Alors que les gens vivent de plus en plus longtemps, les systèmes de santé sont confrontés à un défi majeur : soigner de plus en plus de personnes qui souffrent de douleurs, de difficultés respiratoires, de nausées, d’anxiété et de dépression en raison de maladies chroniques à un stade avancé. Sans traitement adapté, ces symptômes peuvent détruire la qualité de vie des patients comme de leurs familles. Nos recherches ont montré que les personnes souffrant de douleurs sévères non traitées les décrivent souvent dans les mêmes termes que les victimes de tortures – un mal si intense qu’il ferait n’importe quoi pour que ça s’arrête.

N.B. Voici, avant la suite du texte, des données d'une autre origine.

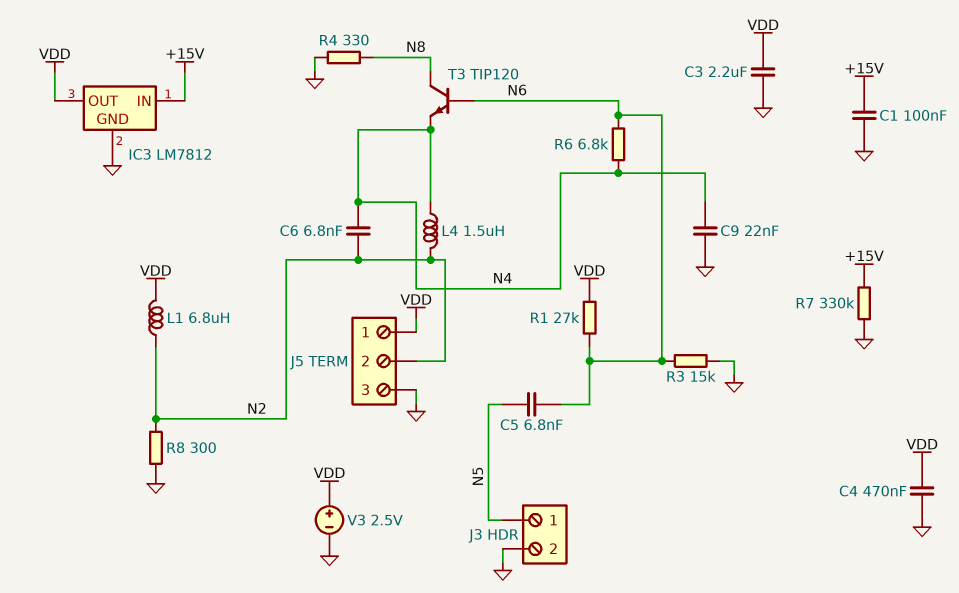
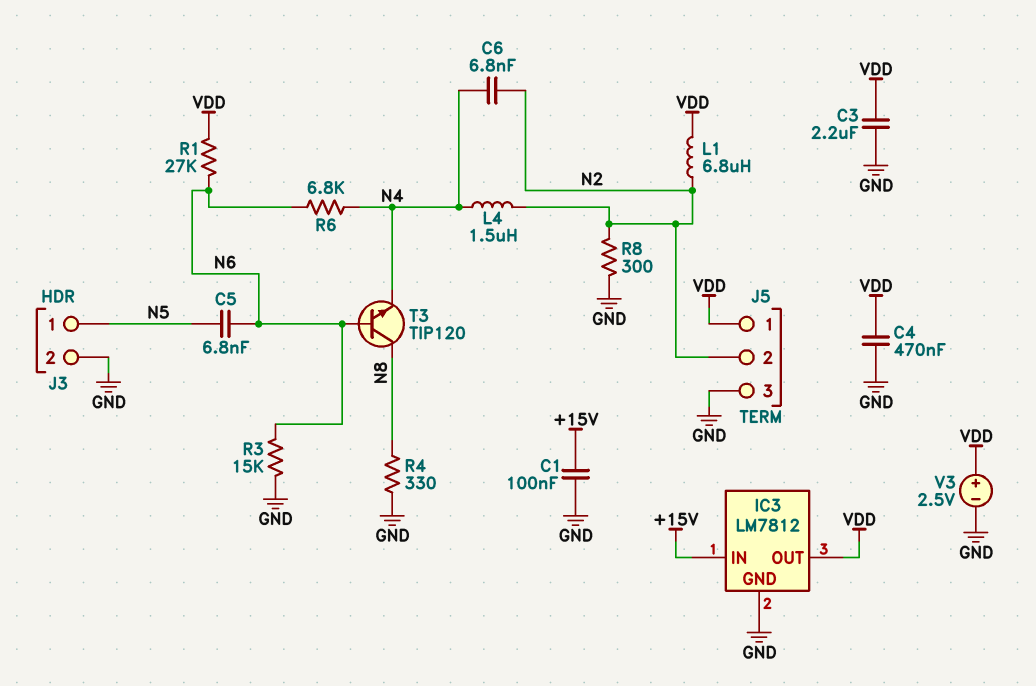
C9: 22nF (GND, N4) -> none
R7: 330k (+15V, GND) -> none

La bonne nouvelle, c’est que la plupart de ces symptômes peuvent être contrôlées par des soins palliatifs, dont l’objectif est l’amélioration de la qualité de vie des personnes souffrant de maladies incurables. La mauvaise nouvelle, c’est que ces soins ne sont pas accessibles au plus grand nombre. Selon une étude de 2012, près de 100 pays n’ont pas de médecine palliative, ou alors très limitée. La situation est particulièrement désespérée en Afrique francophone qui, si ses dirigeants n’agissent pas, risque de prendre encore plus de retard sur les pays de l’Afrique anglophone, qui connaissent des progrès significatifs en la matière.

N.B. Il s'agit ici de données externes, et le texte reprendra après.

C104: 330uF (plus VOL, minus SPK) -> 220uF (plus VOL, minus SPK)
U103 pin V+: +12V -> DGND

On estime que chaque année, environ 912 000 personnes, parmi lesquelles 214 000 enfants, ont besoin de soins palliatifs en Afrique francophone. Il est presque certain que ces chiffres vont encore augmenter, alors que le pourcentage de personnes âgées de plus de 65 ans – la part de la population la plus touchée par les maladies chroniques – devrait plus que doubler dans cette région d’ici 2050. Pourtant, l’étude de 2012 citée plus haut a établi que 16 pays d’Afrique francophone sur 22 n’ont aucuns services de santé offrant des soins palliatifs. En comparaison, tous les pays d’Afrique anglophone, à l’exception du Libéria, de l’Ile Maurice et des Seychelles, ont au moins quelques services de soins palliatifs. De la même manière, plus de la moitié des pays d’Afrique francophone pour lesquels nous disposons de données utilisent si peu de morphine, un antidouleur puissant indispensable à la gestion de la douleur, que cela ne suffit même pas pour traiter 5 pour cent des personnes qui meurent chaque année dans la souffrance suite à un cancer ou sont atteints du SIDA.
Un nouveau document publié par Human Rights Watch et neuf autres organisations analyse les défis et les opportunités en Afrique francophone. Pour la Journée mondiale des soins palliatifs 2015, nous appelons tous les dirigeants de la région à agir pour que les personnes qui ont la malchance de contracter une maladie incurable n’aient pas en plus à souffrir inutilement, de douleurs et d’autres symptômes que l’on sait traiter.